If you find that your tongue has gotten you in trouble, or keeps getting you in trouble, examine what is in your heart.
If you are prone to criticism or question others or often get into arguments, it could be that there’s arrogance in your heart. A friend of mine admitted, “When you’re right, you don’t think you have to let folk off the hook.” I often “know I’m right” and therefore think I have to make that point or have the last word.
If you are quick to speak and slow to listen or if you find people have to interrupt you just to get a word in edgewise, maybe there’s selfishness in your heart.
If you find yourself defensive and quickly lashing out at people maybe what’s in your heart is hurt. Or guilt. Or unforgiveness.

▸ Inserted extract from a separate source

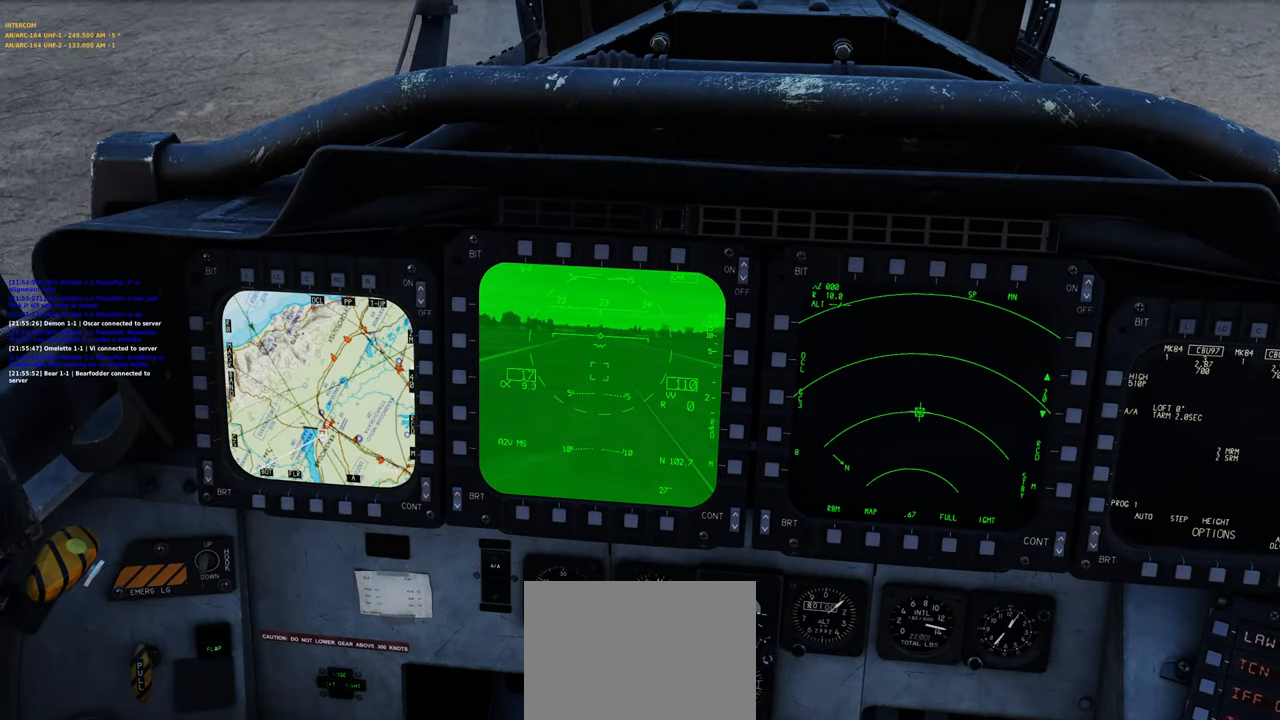
{"dt_ms": 500, "buttons": [], "left_stick": "center", "right_stick": "center", "events": []}
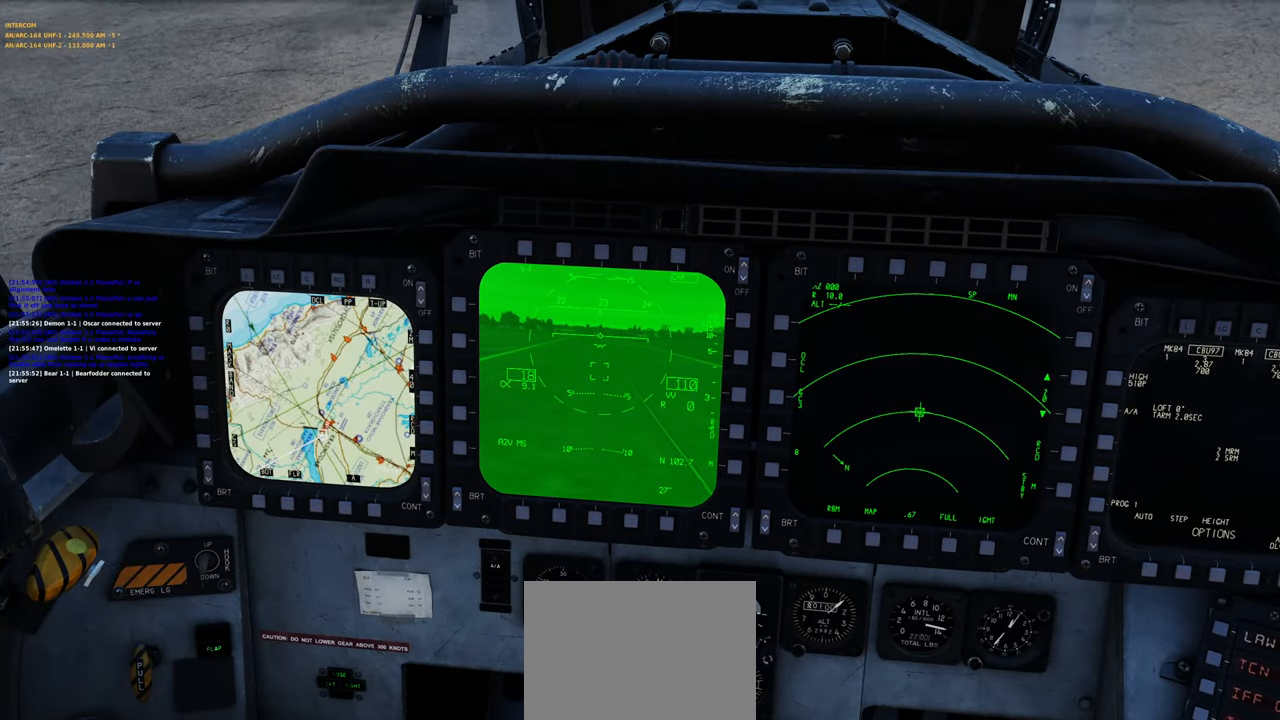
{"dt_ms": 500, "buttons": [], "left_stick": "center", "right_stick": "center", "events": []}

If you’re complaining a lot, maybe it’s bitterness.
What we say and how we say it reflects what’s in our hearts. And if true religion includes being aware of condition of your heart, then one of most religious things we can do is watching what we say – which means both being careful about how we speak, and paying attention to how we speak so that Lord can change or heal or expand our hearts as need be.
Psalm 19 says:
Let the words of my mouth and the meditation of my heart be acceptable to you, O Lord, my rock and my redeemer.
That’s not an either-or or a both-and. It’s a one-and-the- same.
The meditations of our hearts can only be acceptable when the words of our mouths are acceptable. And the words of our mouths will only be acceptable when meditations of our hearts are acceptable.
Preachers often begin their sermons by quoting that verse in Psalm 19. But they weren’t written for preachers. They are mean for all of us. Imagine if each of us began every day by praying, “Lord, let the words of my mouth and meditations of my heart be acceptable to you today.”
Wait a minute. Don’t just imagine it. Do it today.
(Edited version of a sermon based on James 3:1-12, preached September 16, 2018).